Schematic illustration of overcoming emission efficiency limits via atomic-scale precision control. Image Credit: Korea Advanced Institute of Science and Technology (KAIST)
Researchers at KAIST have developed a groundbreaking technology to manipulate the surface of indium phosphide (InP) magic-sized clusters (MSCs) at the atomic level. These nanoscale semiconductor particles are viewed as promising next-generation eco-friendly semiconductor materials.
The study was recently published in the Journal of the American Chemical Society.
Light-emitting semiconductors are integral to daily life, found in devices such as televisions, smartphones, and various lighting solutions. Significant technical challenges persist in the quest to create environmentally sustainable semiconductor materials.

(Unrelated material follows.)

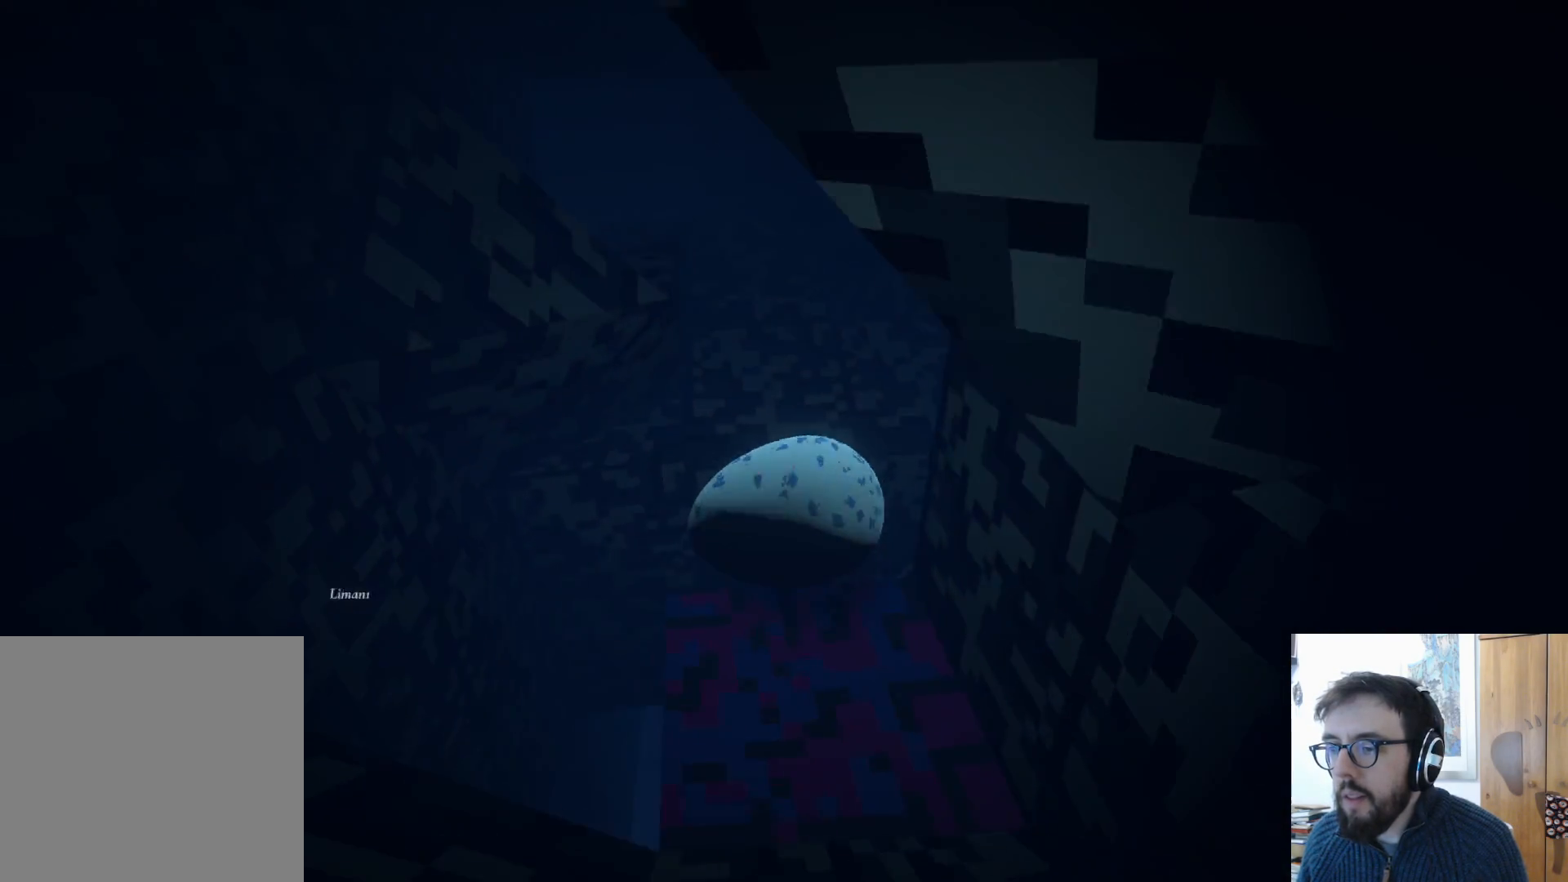
{"buttons": [], "left_stick": "up-right", "right_stick": "center", "events": [[217, "left_stick", "up-right"], [483, "right_stick", "center"]]}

Nanoscale semiconductors, which are tens of thousands of times smaller than a human hair (approximately 100,000 nanometers), theoretically possess the ability to emit bright light; however, they have been hindered by exceedingly weak emission in practice. The researchers have recently introduced a novel surface-control technology that addresses this limitation.
The material under investigation by the team is referred to as a “magic-sized cluster,” which is an ultrasmall semiconductor particle made up of several tens of atoms. Given that all particles share the same size and structure, these materials are theoretically capable of emitting exceptionally sharp and pure light.
However, their 1 to 2 nm size means that even the slightest surface imperfections result in the loss of most emitted light. As a result, luminescence efficiency has remained below 1 % to date.
In the past, this issue was solved by etching the surface with potent chemicals such as hydrofluoric acid (HF). However, these aggressive reactions frequently caused damage to the semiconductor itself.
Professor Cho's team implemented an alternative method. Rather than eliminating the surface in one go, they developed a precision etching technique that facilitates chemical reactions to occur in a controlled, step-by-step fashion. This approach permitted the targeted removal of only the defect sites that obstructed light emission, while maintaining the integrity of the semiconductor's overall structure.
Throughout this defect-removal step, fluorine produced by the reaction interacted with zinc species present in the solution to create zinc chloride, which subsequently stabilized and passivated the exposed nanocrystal surface.
The research team enhanced the luminescence efficiency of the semiconductor from less than 1 % to 18.1 %. This achievement marks the highest performance reported thus far among indium phosphide-based ultrasmall nanosemiconductors, indicating an 18-fold increase in brightness.
The study is particularly noteworthy as it illustrates, for the first time, that the surfaces of ultrasmall semiconductors, previously deemed nearly impossible to manipulate, can be accurately engineered at the atomic level. The technology is anticipated to be used not only in next-generation displays but also in advanced domains such as quantum communication and infrared sensing.
This work is not simply about making brighter semiconductors, but about demonstrating how critical atomic-level surface control is for achieving desired performance.
Himchan Cho, Professor, Korea Advanced Institute of Science and Technology (KAIST)
Journal Reference:
Joo, C., et al. (2025) Overcoming the Luminescence Efficiency Limitations of InP Magic-Sized Clusters. Journal of the American Chemical Society. DOI: 10.1021/jacs.5c13963.